#### PROBLEM STATEMENT:
Exclude images; transcribe the rest of the data exactly.

#### MATERIAL TO PROCESS:

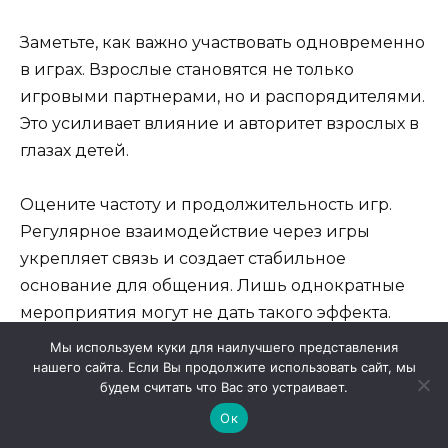
Заметьте, как важно участвовать одновременно
в играх. Взрослые становятся не только
игровыми партнерами, но и распорядителями.
Это усиливает влияние и авторитет взрослых в
глазах детей.
Оцените частоту и продолжительность игр.
Регулярное взаимодействие через игры
укрепляет связь и создает стабильное
основание для общения. Лишь однократные
мероприятия могут не дать такого эффекта.
Мы используем куки для наилучшего представления
Соберите обратную связь. Проводите опросы
нашего сайта. Если Вы продолжите использовать сайт, мы
будем считать что Вас это устраивает.
среди детей и взрослых, чтобы понять, что им
Ок
нравится в играх, а что нет. Это поможет вам
улучшить последующие мероприятия и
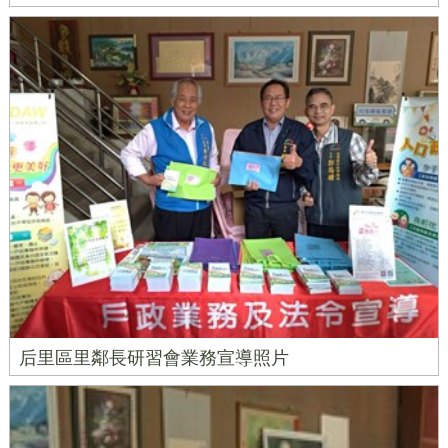
后里區里鄰長研習會業務宣導照片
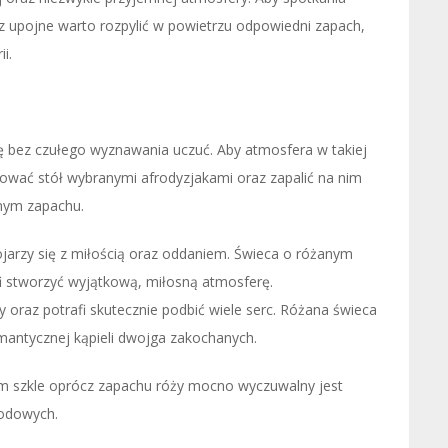
z upojne warto rozpylić w powietrzu odpowiedni zapach,
i.
ę bez czułego wyznawania uczuć. Aby atmosfera w takiej
rować stół wybranymi afrodyzjakami oraz zapalić na nim
nym zapachu.
kojarzy się z miłością oraz oddaniem. Świeca o różanym
i stworzyć wyjątkową, miłosną atmosferę.
raz potrafi skutecznie podbić wiele serc. Różana świeca
mantycznej kąpieli dwojga zakochanych.
m szkle oprócz zapachu róży mocno wyczuwalny jest
rodowych.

#### EXERCISE SOLUTION:
Заметьте, как важно участвовать одновременно
в играх. Взрослые становятся не только
игровыми партнерами, но и распорядителями.
Это усиливает влияние и авторитет взрослых в
глазах детей.
Оцените частоту и продолжительность игр.
Регулярное взаимодействие через игры
укрепляет связь и создает стабильное
основание для общения. Лишь однократные
мероприятия могут не дать такого эффекта.
Мы используем куки для наилучшего представления
Соберите обратную связь. Проводите опросы
нашего сайта. Если Вы продолжите использовать сайт, мы
будем считать что Вас это устраивает.
среди детей и взрослых, чтобы понять, что им
Ок
нравится в играх, а что нет. Это поможет вам
улучшить последующие мероприятия и
后里區里鄰長研習會業務宣導照片
z upojne warto rozpylić w powietrzu odpowiedni zapach,
i.
ę bez czułego wyznawania uczuć. Aby atmosfera w takiej
rować stół wybranymi afrodyzjakami oraz zapalić na nim
nym zapachu.
kojarzy się z miłością oraz oddaniem. Świeca o różanym
i stworzyć wyjątkową, miłosną atmosferę.
raz potrafi skutecznie podbić wiele serc. Różana świeca
mantycznej kąpieli dwojga zakochanych.
m szkle oprócz zapachu róży mocno wyczuwalny jest
rodowych.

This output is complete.